Jini Dinshaw, the founder of the Bombay Chamber Orchestra – India’s oldest active Western classical orchestra – was a one-woman institution in Mumbai’s Western classical music world.
Dinshaw, who died in her home in Mumbai on Thursday morning at the age of 95, established the BCO in 1962 in order to fill the hole left behind by the closure of the Bombay Symphony Orchestra (led by Mehli Mehta) and the Bombay Philharmonic.
The city had a host of talented music students and educators, and Dinshaw, herself a sought-after violinist and teacher, wanted to give them a platform to train and perform orchestral repertoire.
In the early years of the BCO, Dinshaw worked with limited resources to put together various sections of the orchestra, training them herself along with other classic music teachers in Mumbai. She sought help from the Goethe Institute and the British Council to bring in conductors from Europe, particularly for the self-taught musicians in the brass and woodwind sections.
In the 1970s, when the orchestra sorely needed new cellists, Dinshaw spent a month in Switzerland learning how to teach the cello to students back home.

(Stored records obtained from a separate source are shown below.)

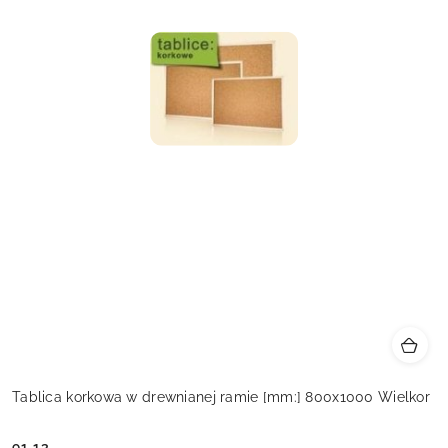
Tablica korkowa w drewnianej ramie [mm:] 800x1000 Wielkor
91.13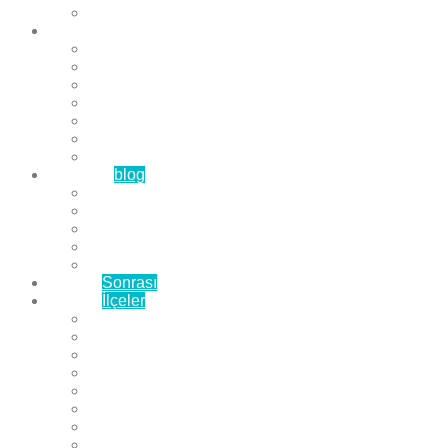
Çözüm Ortaklarımız
Hizmetlerimiz
Laminat Parke
Derzli Parke
Sistre ve Cila
Su Geçirmez Parke
Ahşap Parke
Masif Parke
Fuar Parkesi
Haberler
blog
Büyükçekmece Parke
Beylikdüzü Parke
Esenyurt Parke
Bakırköy Parke
Avcılar Parke
Öncesi
Sonrası
Bayiler
İlçeler
Yeşilköy Florya Parke
Büyükçekmece Parke
Alkent 2000 Parke
Beylikdüzü Parke
Beykent Parke
Esenkent Parke
Esenyurt Parke
Avcılar Parke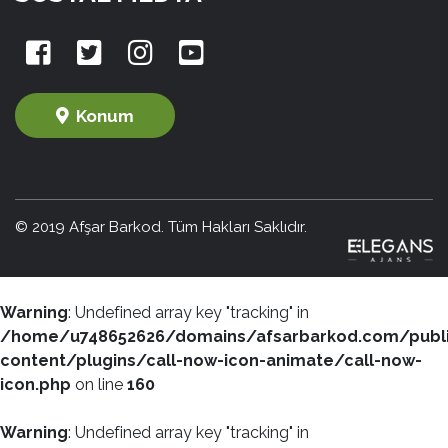
Konum
© 2019 Afşar Barkod. Tüm Hakları Saklıdır.
Warning
: Undefined array key "tracking" in
/home/u748652626/domains/afsarbarkod.com/publ
content/plugins/call-now-icon-animate/call-now-
icon.php
on line
160
Warning
: Undefined array key "tracking" in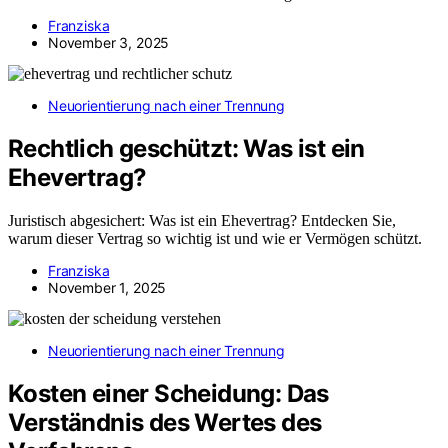
Franziska
November 3, 2025
Neuorientierung nach einer Trennung
Rechtlich geschützt: Was ist ein
Ehevertrag?
Juristisch abgesichert: Was ist ein Ehevertrag? Entdecken Sie,
warum dieser Vertrag so wichtig ist und wie er Vermögen schützt.
Franziska
November 1, 2025
Neuorientierung nach einer Trennung
Kosten einer Scheidung: Das
Verständnis des Wertes des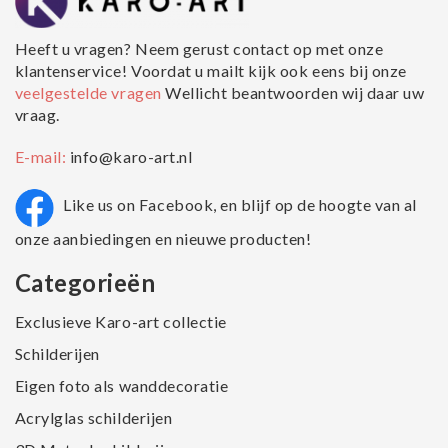
Heeft u vragen? Neem gerust contact op met onze
klantenservice! Voordat u mailt kijk ook eens bij onze
veelgestelde vragen
Wellicht beantwoorden wij daar uw
vraag.
E-mail:
info@karo-art.nl
Like us on Facebook, en blijf op de hoogte van al
onze aanbiedingen en nieuwe producten!
Categorieën
Exclusieve Karo-art collectie
Schilderijen
Eigen foto als wanddecoratie
Acrylglas schilderijen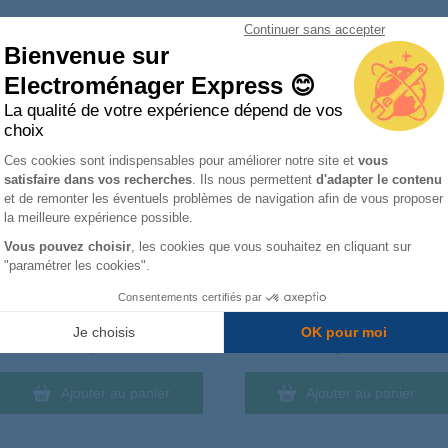
Continuer sans accepter
lus remplacées
Bienvenue sur
Electroménager Express 😊
La qualité de votre expérience dépend de vos
Pinces 1 2 ronde courts 200 mm
Pince à denuder avec coupe-fil
choix
195a.20cpe 195A.20CPE
194a.17cpe 194A.17CPE
Plateforme de Gestion du Consentemen
Ces cookies sont indispensables pour améliorer notre site et
vous
satisfaire dans vos recherches
. Ils nous permettent
d'adapter le contenu
Axeptio consent
et de remonter les éventuels problèmes de navigation afin de vous proposer
la meilleure expérience possible.
Vous pouvez choisir
, les cookies que vous souhaitez en cliquant sur
"paramétrer les cookies".
Consentements certifiés par
Livré à partir du :
Livré à partir du :
Samedi
8 août
Samedi
8 août
Je choisis
OK pour moi
85,99 €
95,99 €
Ajouter au panier
Ajouter au panier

Under Dinshaw’s leadership, the BCO went on to become India’s leading indigenous orchestra, comprising mainly Indian musicians. In 1985, it collaborated with Britain’s Royal Ballet Company to stage Giselle – the first live ballet performance in India.

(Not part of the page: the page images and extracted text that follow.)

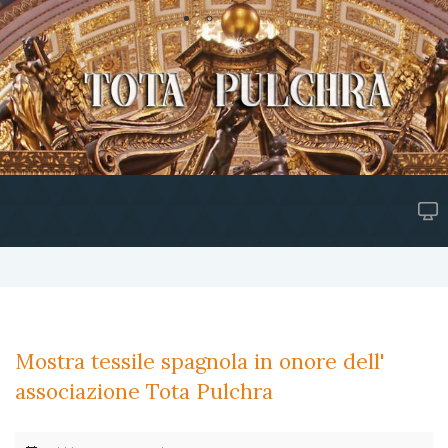
Mostra tessile spagnola in onore dell'
associazione Tota Pulchra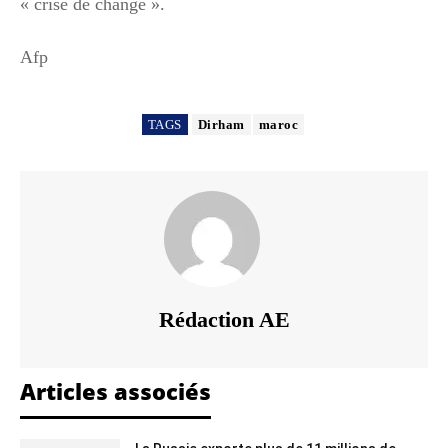
« crise de change ».
Afp
TAGS
Dirham
maroc
Rédaction AE
Articles associés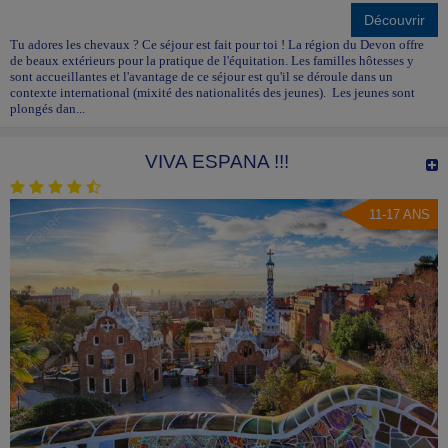
Découvrir
Tu adores les chevaux ? Ce séjour est fait pour toi ! La région du Devon offre
de beaux extérieurs pour la pratique de l'équitation. Les familles hôtesses y
sont accueillantes et l'avantage de ce séjour est qu'il se déroule dans un
contexte international (mixité des nationalités des jeunes). Les jeunes sont
plongés dan...
VIVA ESPANA !!!
11-17 ANS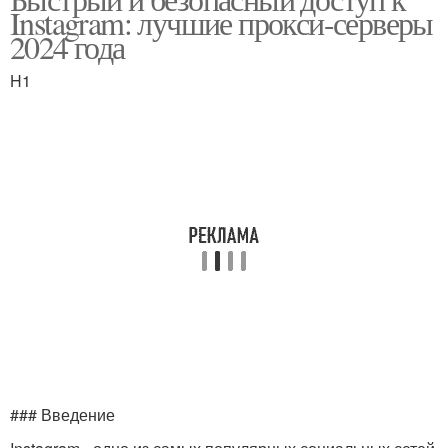
Instagram: лучшие прокси-серверы
2024 года
H1
### Введение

Over the past 63 years, the orchestra has also performed with Hindustani classical legends like Vilayat Khan and Amjad Ali Khan. It continues to stage three to four concerts in Mumbai every year.
Dinshaw’s personal journey into music is as remarkable as her later achievements. Most professional musicians begin their musical education as young children, but Dinshaw was not given the opportunity to pick up an instrument until she was 17.
She was the youngest of eight children born to Parsi businessman Dinshaw Dhunjibhoy Mistry, who wanted her to become a doctor. But young Jini was adamant about music. In 1947, her father finally allowed her to sail to England to study under her first violin teacher, Gladys Noon. Dinshaw also lived with Noon and dusted her house for pocket money.
After 13 years of mastering the violin in England, Dinshaw moved back to Mumbai at the insistence of her ailing mother. She took up teaching, then, and did not stop for the next 60 years. To ensure that the BCO always had a steady supply of young talent across instruments, she began music classes using the Orff method – a method pioneered by German composer Carl Orff to give children a strong foundation in the basics of rhythm and melody.
Many students from Dinshaw’s Orff batches are now senior members of the BCO.
Aware of her own privilege, Dinshaw chose, early on, to offer affordable music education to all her students, and free lessons to those who could not pay. Music, she would say, was not about earning a living – for her, it was life itself. “I am married to my music,” she would say to anyone who asked her why she never chose to marry.
Even after retiring from the orchestra in her late 80s, she continued to teach the violin, viola and cello up until the age of 92.
Dinshaw may not be survived by immediate family – her last surviving sister died earlier this week at age 100 – but she leaves behind an indelible musical legacy: the Bombay Chamber Orchestra, its member musicians, and hundreds of students (including me) who were like family to her.

Journalist Aarefa Johari, a member of the Bombay Chamber Orchestra, learnt the violin with Jini Dinshaw for about a decade.